Scan the entries for lines with the word "establishing", then copy those lines.

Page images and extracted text
== Segment start ==
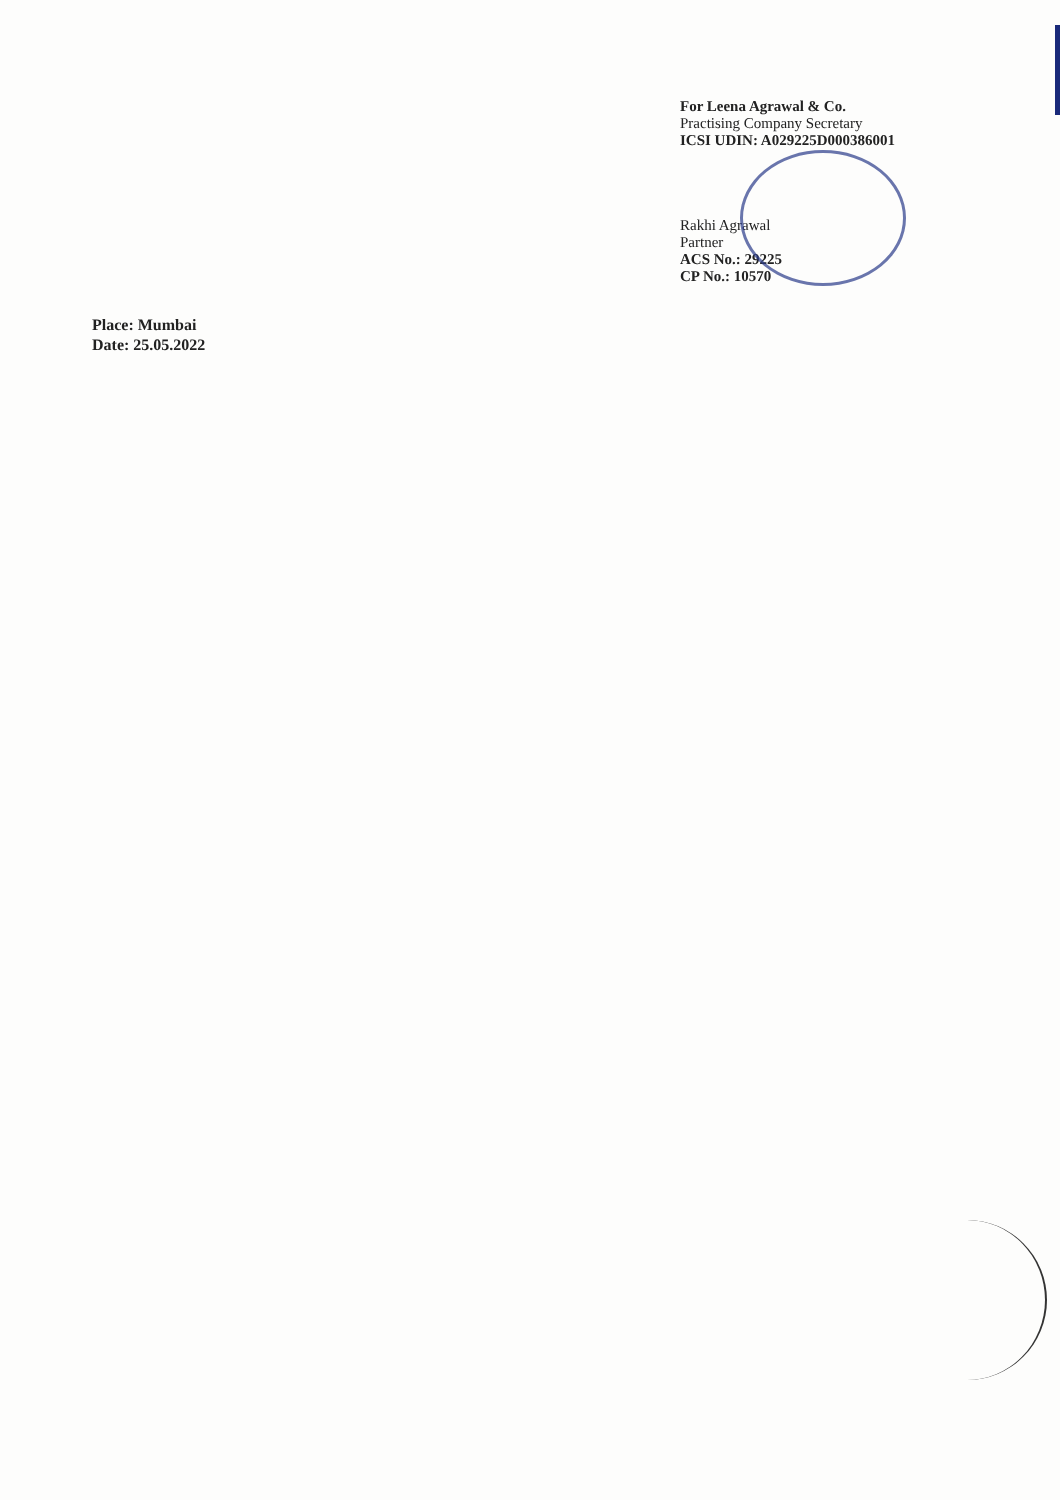For Leena Agrawal & Co.
Practising Company Secretary
ICSI UDIN: A029225D000386001
Rakhi Agrawal
Partner
ACS No.: 29225
CP No.: 10570
Place: Mumbai
Date: 25.05.2022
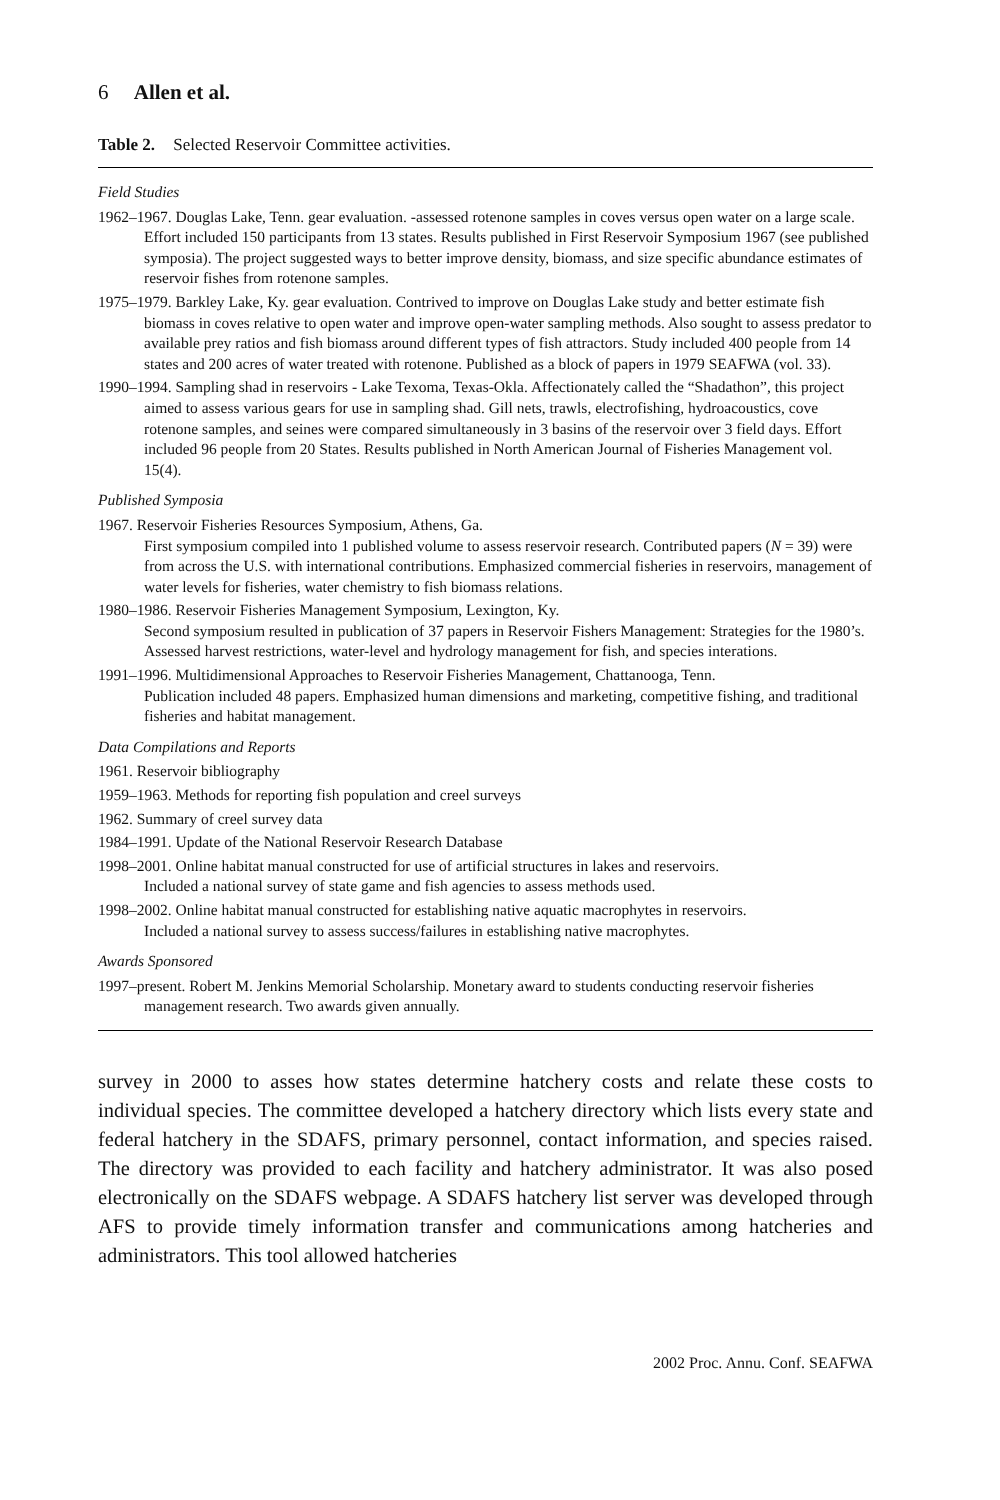6 Allen et al.
Table 2. Selected Reservoir Committee activities.
Field Studies
1962–1967. Douglas Lake, Tenn. gear evaluation. -assessed rotenone samples in coves versus open water on a large scale. Effort included 150 participants from 13 states. Results published in First Reservoir Symposium 1967 (see published symposia). The project suggested ways to better improve density, biomass, and size specific abundance estimates of reservoir fishes from rotenone samples.
1975–1979. Barkley Lake, Ky. gear evaluation. Contrived to improve on Douglas Lake study and better estimate fish biomass in coves relative to open water and improve open-water sampling methods. Also sought to assess predator to available prey ratios and fish biomass around different types of fish attractors. Study included 400 people from 14 states and 200 acres of water treated with rotenone. Published as a block of papers in 1979 SEAFWA (vol. 33).
1990–1994. Sampling shad in reservoirs - Lake Texoma, Texas-Okla. Affectionately called the “Shadathon”, this project aimed to assess various gears for use in sampling shad. Gill nets, trawls, electrofishing, hydroacoustics, cove rotenone samples, and seines were compared simultaneously in 3 basins of the reservoir over 3 field days. Effort included 96 people from 20 States. Results published in North American Journal of Fisheries Management vol. 15(4).
Published Symposia
1967. Reservoir Fisheries Resources Symposium, Athens, Ga.
First symposium compiled into 1 published volume to assess reservoir research. Contributed papers (N = 39) were from across the U.S. with international contributions. Emphasized commercial fisheries in reservoirs, management of water levels for fisheries, water chemistry to fish biomass relations.
1980–1986. Reservoir Fisheries Management Symposium, Lexington, Ky.
Second symposium resulted in publication of 37 papers in Reservoir Fishers Management: Strategies for the 1980’s. Assessed harvest restrictions, water-level and hydrology management for fish, and species interations.
1991–1996. Multidimensional Approaches to Reservoir Fisheries Management, Chattanooga, Tenn.
Publication included 48 papers. Emphasized human dimensions and marketing, competitive fishing, and traditional fisheries and habitat management.
Data Compilations and Reports
1961. Reservoir bibliography
1959–1963. Methods for reporting fish population and creel surveys
1962. Summary of creel survey data
1984–1991. Update of the National Reservoir Research Database
1998–2001. Online habitat manual constructed for use of artificial structures in lakes and reservoirs.
Included a national survey of state game and fish agencies to assess methods used.
1998–2002. Online habitat manual constructed for establishing native aquatic macrophytes in reservoirs.
Included a national survey to assess success/failures in establishing native macrophytes.
Awards Sponsored
1997–present. Robert M. Jenkins Memorial Scholarship. Monetary award to students conducting reservoir fisheries management research. Two awards given annually.
survey in 2000 to asses how states determine hatchery costs and relate these costs to individual species. The committee developed a hatchery directory which lists every state and federal hatchery in the SDAFS, primary personnel, contact information, and species raised. The directory was provided to each facility and hatchery administrator. It was also posed electronically on the SDAFS webpage. A SDAFS hatchery list server was developed through AFS to provide timely information transfer and communications among hatcheries and administrators. This tool allowed hatcheries
2002 Proc. Annu. Conf. SEAFWA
== Segment end ==
## SOLVED EXERCISE:
1998–2002. Online habitat manual constructed for establishing native aquatic macrophytes in reservoirs.
Included a national survey to assess success/failures in establishing native macrophytes.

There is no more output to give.